I see from the book that is a bivariate modeling approach that only works for probit. It would be nice to use a more general approach that would also work for the proportional odds ordinal logistic model, using copulas.

The R brms package makes fitting univariate ordinal models so easy that I’m hoping the package will add multivariate copula capabilities for such problems.

Yes, need the bi/multivariate CDF to estimate this, and think the multivariate normal CDF is hard enough.
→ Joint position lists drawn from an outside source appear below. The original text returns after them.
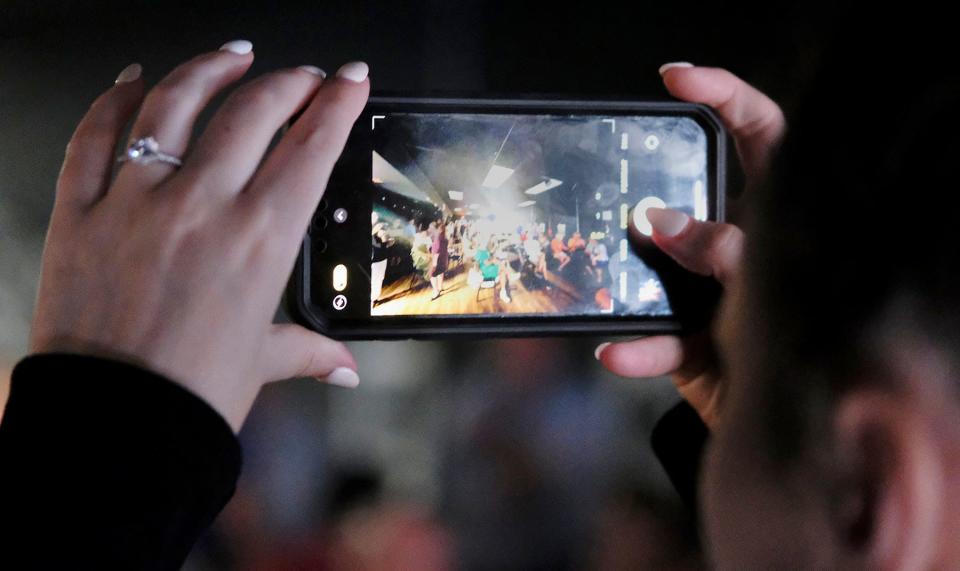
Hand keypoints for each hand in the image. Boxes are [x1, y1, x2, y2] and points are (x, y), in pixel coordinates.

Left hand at [30, 41, 370, 431]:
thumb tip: (341, 368)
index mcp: (259, 241)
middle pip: (253, 111)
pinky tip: (132, 81)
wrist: (113, 423)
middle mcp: (202, 208)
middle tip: (305, 76)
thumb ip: (308, 352)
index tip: (350, 79)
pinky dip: (113, 100)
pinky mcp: (80, 212)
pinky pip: (94, 136)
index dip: (338, 102)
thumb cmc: (188, 395)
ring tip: (233, 55)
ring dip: (210, 69)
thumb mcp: (261, 363)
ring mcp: (137, 203)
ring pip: (175, 105)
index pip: (311, 147)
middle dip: (290, 81)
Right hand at [596, 63, 784, 428]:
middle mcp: (739, 246)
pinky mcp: (687, 338)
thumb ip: (723, 252)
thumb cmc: (800, 348)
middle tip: (621, 182)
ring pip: (658, 266)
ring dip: (634, 272)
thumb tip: (662, 222)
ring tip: (617, 275)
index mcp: (780, 217)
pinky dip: (638, 348)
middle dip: (655, 192)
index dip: (725, 93)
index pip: (762, 133)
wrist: (789, 431)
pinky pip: (656, 338)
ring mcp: (707, 291)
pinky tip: (618, 350)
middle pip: (693, 198)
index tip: (676, 78)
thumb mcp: (767, 286)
Don’t know much about copulas in Stan.

Why would you want an logistic model instead, though?

The effects in the logit link (proportional odds model) have ready interpretations as odds ratios, and the proportional odds model is a special case of the much-liked Wilcoxon test. If not using latent variables you can evaluate the copula directly, without using any complex CDFs.